Zimbabwe aide: I feared Robert Mugabe lynching
- Published
An aide to Zimbabwe's former president, Robert Mugabe, has said he feared civilians could "drag out and lynch" the leader in a "Libyan scenario".
During Mr Mugabe's last week in office, he was under house arrest as the military staged a takeover which would eventually oust him.
"I started visualising an image of Muammar Gaddafi," Mr Mugabe's former spokesman George Charamba said.
He was speaking to Zimbabwe's privately owned Daily News site, external.
Recalling the last days of Mr Mugabe's 37-year rule, Mr Charamba said the 93-year-old wanted "to go on his own terms" and had to be warned of the dangers following the military's intervention and the outbreak of protests.
While Mr Mugabe was held at his lavish Blue Roof mansion, negotiations over his future were being thrashed out between military generals, Catholic priests, political aides and South African envoys.

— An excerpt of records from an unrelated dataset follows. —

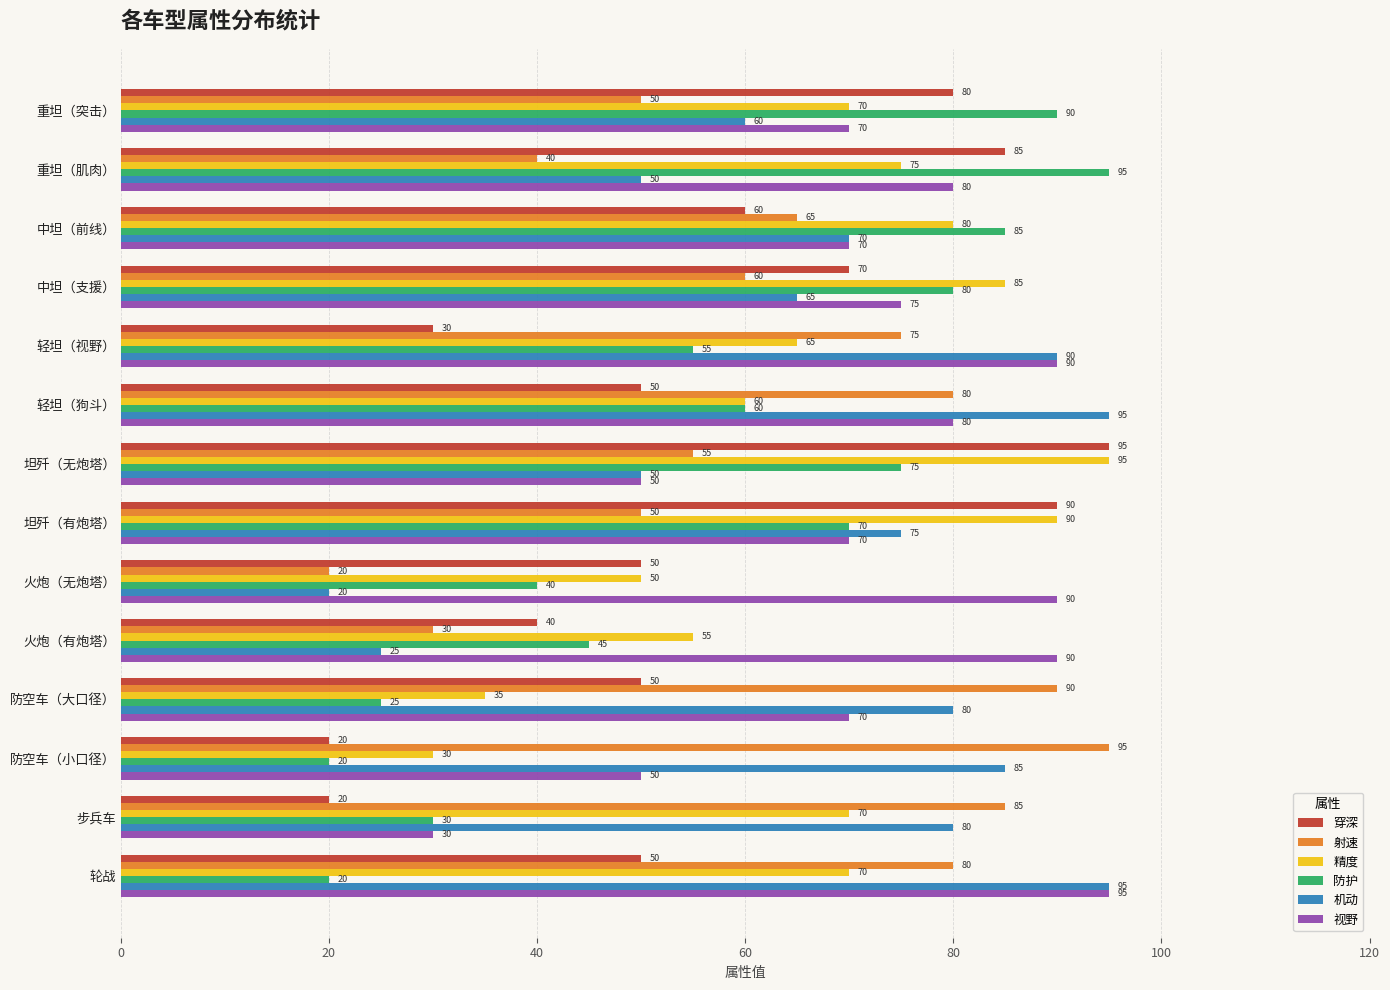

What is the difference between the maximum and minimum values in the 视野 series?

65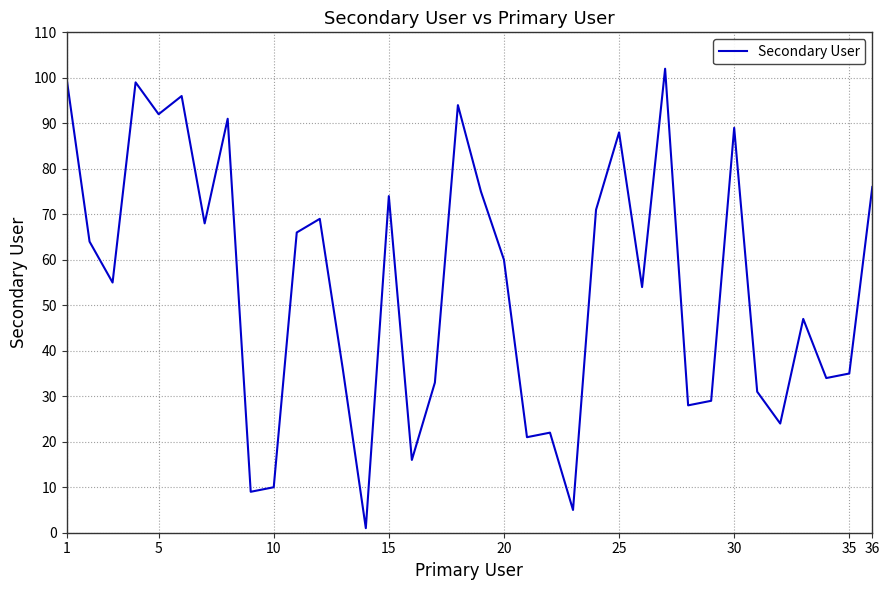

What is the greatest value displayed?

102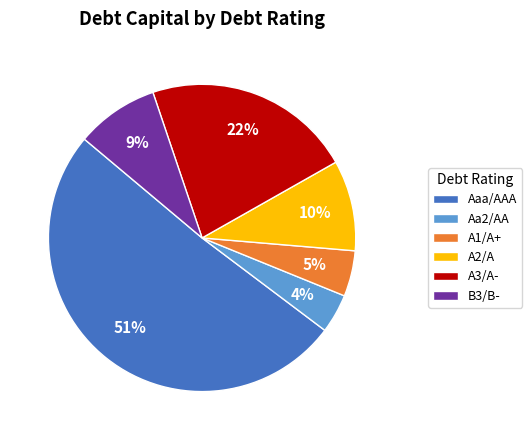

Is the sum of A3/A- and Aa2/AA greater than half?

No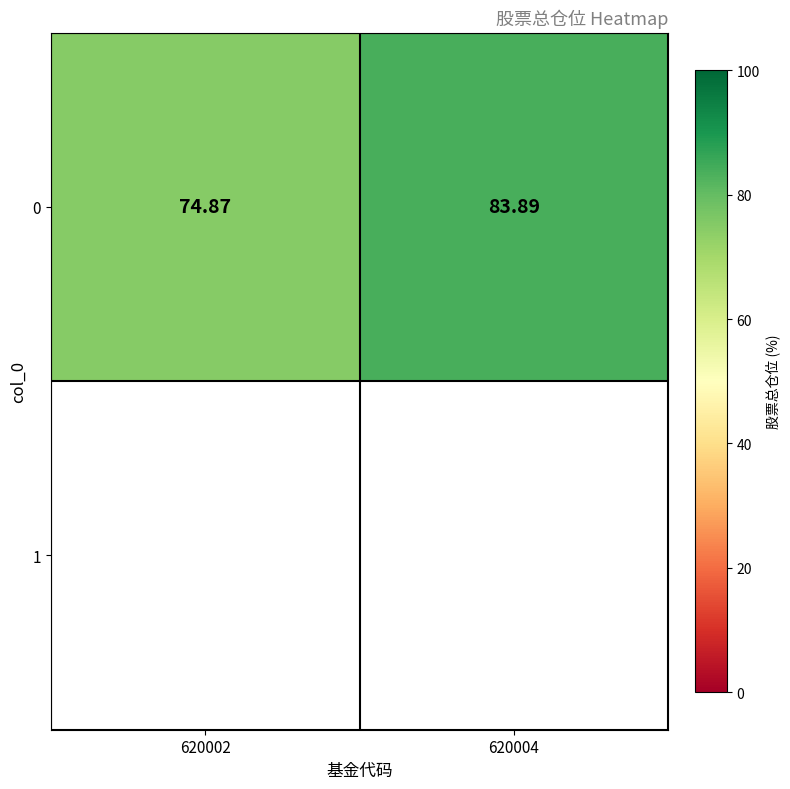

List the labels in order of value, largest first.

620004, 620002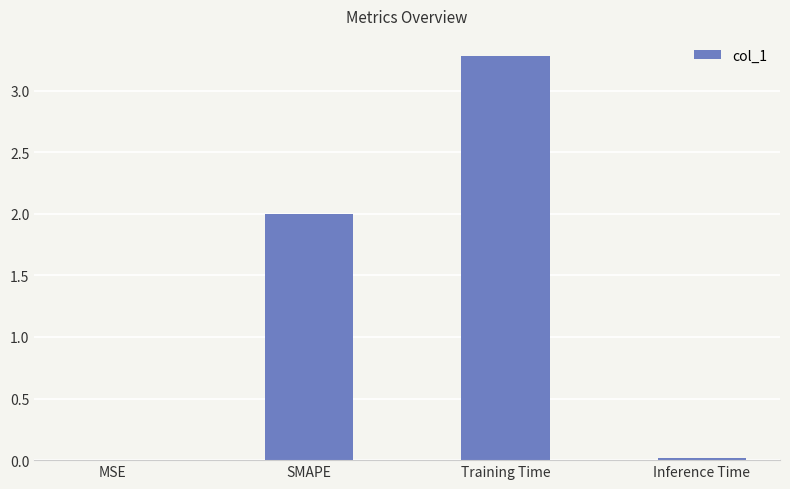

Between Training Time and SMAPE, which is larger?

Training Time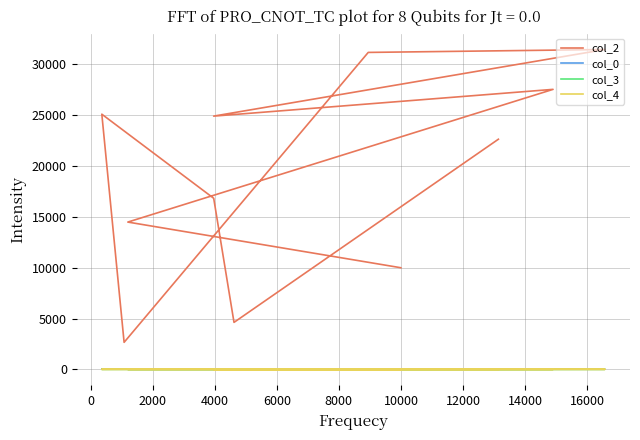

What is the value of the col_3 point at the 7th from the left?

10.0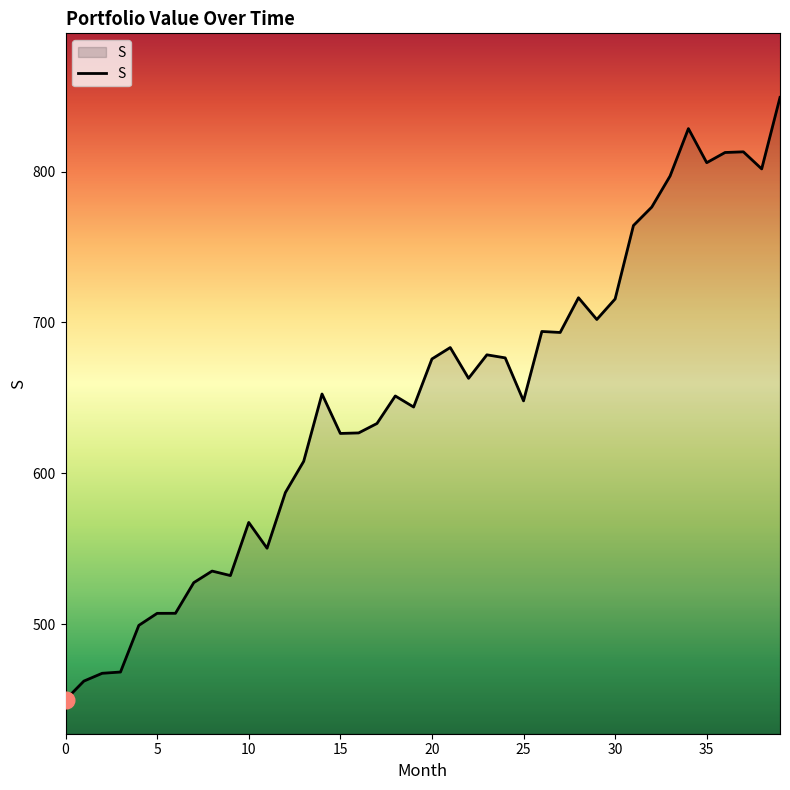

How many values are below 652?

20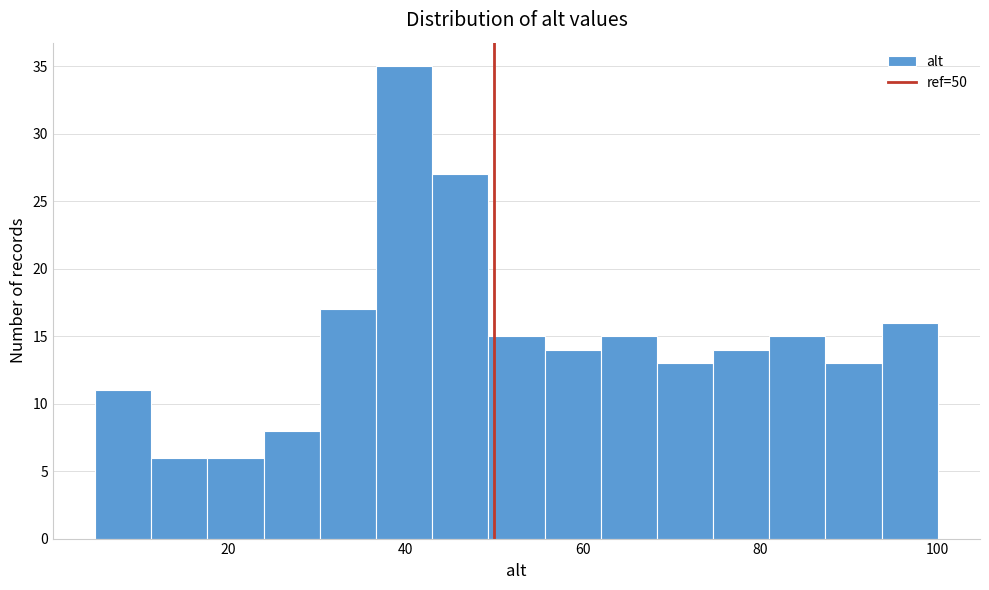

Around what value on the x-axis is the tallest bar? Give the approximate position of its centre, as read against the axis.

40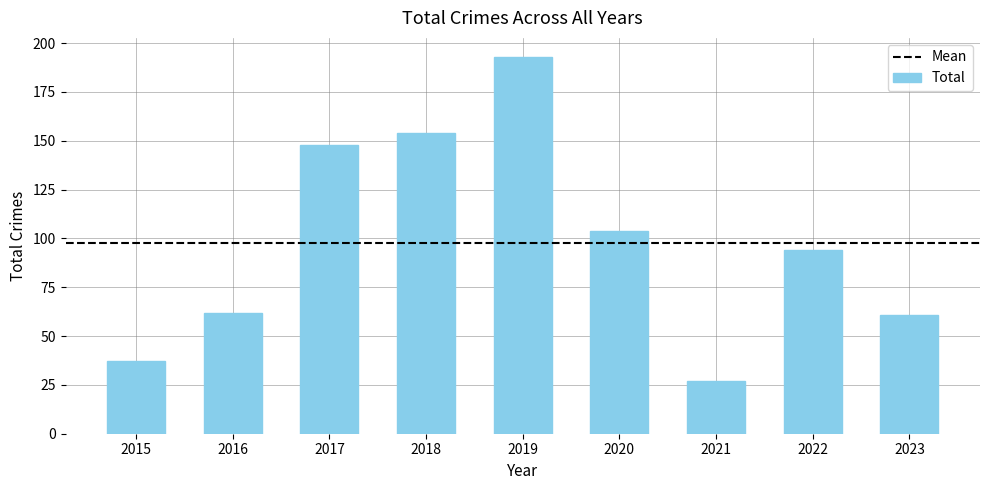

How many bars are there in total?

9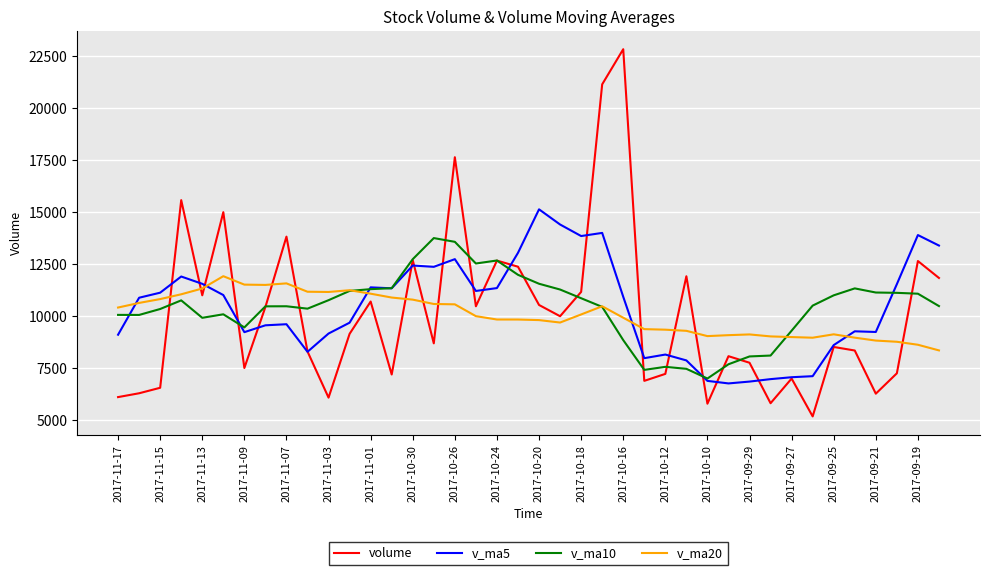

What is the smallest value displayed?

5173.8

Mr Charamba says military officials informed the group that tens of thousands of protesters calling for the president's resignation could target Mr Mugabe personally.
"It was possible because the soldiers said 'we cannot turn our guns on civilians who are marching against the president and spill blood,'" the Daily News reports Mr Charamba as saying.
Libya's former leader Muammar Gaddafi was captured then killed in 2011 following an uprising against his four-decade rule.